Most Original Interpretation
Anomalisa
Anomalisa, Charlie Kaufman
Anomalisa has broken new territory as the first R-rated animated film to receive an Academy Award nomination for Best Animated Feature. It uses stop-motion animation to portray a lonely self-help author whose deep depression is undone by a charming, timid stranger he meets in a hotel. The stop-motion animation provides an interesting storytelling device; in his despair, the protagonist sees all other people, including his own family, as identical figures. It’s only when he encounters something unique or extraordinary about other individuals that their features appear in detail.

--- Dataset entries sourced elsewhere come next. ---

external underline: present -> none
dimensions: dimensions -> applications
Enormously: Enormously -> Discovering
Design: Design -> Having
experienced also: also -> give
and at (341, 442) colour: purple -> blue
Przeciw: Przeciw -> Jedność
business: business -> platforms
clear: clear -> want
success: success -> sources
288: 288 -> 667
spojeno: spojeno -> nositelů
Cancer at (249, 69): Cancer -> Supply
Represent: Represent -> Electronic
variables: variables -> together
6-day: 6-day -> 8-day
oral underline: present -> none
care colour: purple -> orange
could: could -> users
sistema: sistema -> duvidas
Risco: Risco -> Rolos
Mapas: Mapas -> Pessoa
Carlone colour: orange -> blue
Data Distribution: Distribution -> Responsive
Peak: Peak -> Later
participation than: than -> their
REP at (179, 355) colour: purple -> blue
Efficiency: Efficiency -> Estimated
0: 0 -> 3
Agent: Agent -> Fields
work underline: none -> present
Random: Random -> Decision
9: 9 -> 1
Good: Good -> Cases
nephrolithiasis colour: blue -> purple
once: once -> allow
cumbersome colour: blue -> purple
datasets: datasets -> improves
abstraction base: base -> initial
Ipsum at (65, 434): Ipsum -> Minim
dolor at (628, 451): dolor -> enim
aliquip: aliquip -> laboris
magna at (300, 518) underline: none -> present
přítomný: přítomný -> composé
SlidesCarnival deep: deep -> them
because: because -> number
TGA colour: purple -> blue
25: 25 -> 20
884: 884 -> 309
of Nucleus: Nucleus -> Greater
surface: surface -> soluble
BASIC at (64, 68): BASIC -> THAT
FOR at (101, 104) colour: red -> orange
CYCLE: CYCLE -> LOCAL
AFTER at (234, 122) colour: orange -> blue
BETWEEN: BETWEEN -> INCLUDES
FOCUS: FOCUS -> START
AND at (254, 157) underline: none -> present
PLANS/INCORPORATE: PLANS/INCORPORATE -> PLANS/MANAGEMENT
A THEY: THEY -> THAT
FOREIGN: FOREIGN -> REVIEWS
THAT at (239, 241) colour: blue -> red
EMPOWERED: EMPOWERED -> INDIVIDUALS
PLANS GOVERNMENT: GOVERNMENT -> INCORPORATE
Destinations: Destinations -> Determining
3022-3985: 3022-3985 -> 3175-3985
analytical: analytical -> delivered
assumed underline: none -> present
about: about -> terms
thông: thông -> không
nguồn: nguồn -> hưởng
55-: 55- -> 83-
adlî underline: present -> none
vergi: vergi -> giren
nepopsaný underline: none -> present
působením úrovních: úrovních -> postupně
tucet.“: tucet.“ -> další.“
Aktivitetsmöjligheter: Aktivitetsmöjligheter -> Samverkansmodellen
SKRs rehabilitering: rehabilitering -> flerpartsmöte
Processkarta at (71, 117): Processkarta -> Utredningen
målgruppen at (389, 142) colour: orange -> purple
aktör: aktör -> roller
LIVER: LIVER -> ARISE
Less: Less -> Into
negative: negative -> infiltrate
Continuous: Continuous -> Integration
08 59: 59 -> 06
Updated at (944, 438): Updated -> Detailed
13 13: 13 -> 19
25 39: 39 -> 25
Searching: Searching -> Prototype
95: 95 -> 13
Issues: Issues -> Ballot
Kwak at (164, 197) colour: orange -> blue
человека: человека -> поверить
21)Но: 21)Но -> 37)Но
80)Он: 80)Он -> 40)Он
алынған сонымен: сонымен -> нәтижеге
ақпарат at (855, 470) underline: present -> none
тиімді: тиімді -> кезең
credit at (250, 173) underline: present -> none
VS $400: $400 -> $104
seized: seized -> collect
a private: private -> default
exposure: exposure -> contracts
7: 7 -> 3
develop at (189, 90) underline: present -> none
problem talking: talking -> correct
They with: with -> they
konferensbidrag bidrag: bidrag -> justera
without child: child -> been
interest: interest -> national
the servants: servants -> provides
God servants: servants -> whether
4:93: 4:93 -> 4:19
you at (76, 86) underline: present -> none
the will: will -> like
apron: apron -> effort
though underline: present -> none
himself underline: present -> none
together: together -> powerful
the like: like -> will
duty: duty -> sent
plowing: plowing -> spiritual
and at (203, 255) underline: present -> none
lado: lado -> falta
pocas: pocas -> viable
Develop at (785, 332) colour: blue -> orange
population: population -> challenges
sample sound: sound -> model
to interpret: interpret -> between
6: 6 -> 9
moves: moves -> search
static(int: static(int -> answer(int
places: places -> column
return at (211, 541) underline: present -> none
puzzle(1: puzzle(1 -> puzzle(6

The movie is based on a theatrical play by Charlie Kauffman, who co-wrote the film’s screenplay.
Victor Frankenstein
Frankenstein, Mary Shelley
Daniel Radcliffe and James McAvoy star in the latest interpretation of Mary Shelley’s novel. The film departs significantly from the source material; Victor Frankenstein encounters a young hunchback enslaved by a circus ringleader. After Frankenstein cures the hunchback by draining a large cyst on his back, Frankenstein renames him Igor and invites him to join his research in reanimation. The pair are approached by a wealthy classmate of Frankensteins and petitioned to create an artificial being dubbed “Prometheus.” Much of the drama in the movie is propelled by a contentious love triangle between Frankenstein, Igor, and another circus performer named Lorelei.
Goosebumps
Goosebumps, R.L. Stine
Goosebumps is a reimagining of R. L. Stine’s popular children’s series. Though not directly adapted from an R. L. Stine story, the movie presents a fiction version of the author and a trio of neighborhood kids. While the teens are searching the mysterious man’s house, they uncover a series of locked Goosebumps manuscripts. The manuscripts are opened, releasing R. L. Stine’s collection of fictional monsters. The creatures in the movie are all based on the villains and characters from the Goosebumps source material.
When Marnie Was There
When Marnie Was There, Joan G. Robinson
When Marnie Was There is a Japanese Anime adaptation of a Joan G. Robinson novel. In the story, a young girl named Anna encounters the spirit of another youth named Marnie while exploring an abandoned mansion. Anna is being raised by foster parents at the time, and when she meets Marnie she finds in the girl a companion with whom she can confide. While Anna attempts to uncover the truth behind her spectral friend, she also struggles to come to terms with her identity and origins, having never known her biological family. The mystery and supernatural elements of Robinson’s novel are served well by the platform Anime provides.